How Long Will Ortiz Be Out With Injury?

April 17, 2006

Tito Ortiz

Tito Ortiz

Tito Ortiz: Officially Back But How Long Will His Injury Sideline Him?

After the first round of the fight between Tito Ortiz and Forrest Griffin, it seemed like the old Huntington Beach Bad Boy was back. His takedowns were quick and forceful. His ground and pound attack was absolutely unrelenting. He made a good fighter look very bad. And then something seemed to go wrong as the second round began.

As Tito came out from his corner and took to the center of the octagon, he stepped lightly on his left knee, and after his first takedown was stopped by Griffin, it looked as if the former light heavyweight champion was losing steam. In reality, Ortiz was favoring a knee that had partial tears in both the ACL (anterior cruciate ligament) and his MCL (medial collateral ligament).

The ACL, which is commonly injured in many contact sports, results from a sudden twisting or hyperextension of the knee, while the MCL, which is a ligament that lies on the inner side of the knee outside the knee joint, primarily gets damaged when hit with some sort of outside blow to the knee, such as a takedown or tackle in football. While extremely painful the MCL can be injured and the other surrounding ligaments can absorb the pressure, but with the ACL being injured as well, Ortiz probably had trouble standing, much less competing in a mixed martial arts fight.

Ortiz wore a knee brace throughout the fight and was favoring the knee during each of the following rounds.
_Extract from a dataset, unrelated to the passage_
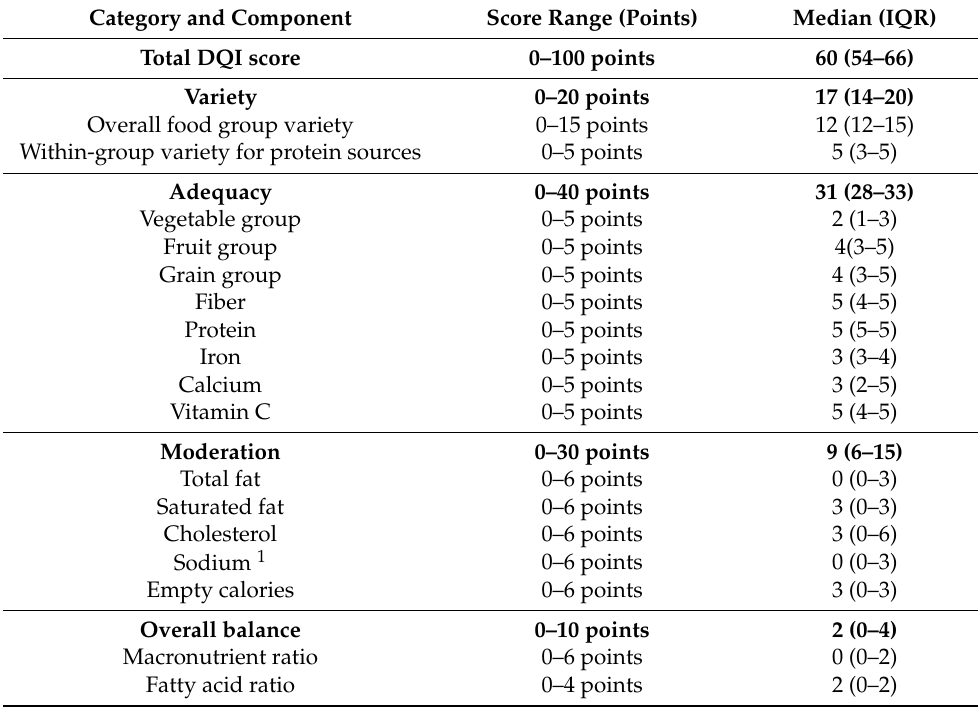
Table 3. Median (IQR) scores for DQI-I components ( n =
Luckily, he was able to endure using good striking defense and landed a good takedown in the third round that may have been the difference that got him the decision win over Forrest Griffin.

Now what the UFC is left with is yet another injured superstar that could be on the shelf for an undisclosed amount of time. Ortiz said in his post fight interview that he wasn’t sure if the knee would demand immediate surgery but generally with two such tears in the knee, some sort of work would be needed to prevent further harm to the ligaments. If the knee surgery is minor, such as arthroscopic knee surgery to repair the ACL, an athlete’s turnaround time could run between 4-6 weeks but could run as long as 12 weeks, just depending on how well the knee reacts to the surgery and then normal activity could resume with rehabilitation.

The UFC was depending on a July pay-per-view match-up with Ken Shamrock to headline the show and follow up to the Ultimate Fighter 3 season finale. The last fight between the two gave the UFC their biggest pay-per-view numbers at the time, and a rematch, regardless of either fighter’s ranking, is sure to be a big draw to the hardcore and casual fans of the sport.

Now with the possibility of Tito Ortiz, Chuck Liddell, and Rich Franklin all out with injuries for the time being, the UFC will be in dire need of some superstar match-ups to keep the fans interested because it may be a while before a light heavyweight or middleweight title fight, and with Tito Ortiz, they lose possibly the single most marketable fighter outside of the champions that they had…and they just re-signed him.

Hopefully, after a doctor examines the knee, Ortiz will be able to return at full strength sooner rather than later and the July fight with Shamrock will come off without a hitch. And if the Tito Ortiz that fought in the first round against Forrest Griffin shows up, Ken Shamrock may be in for a very bad night.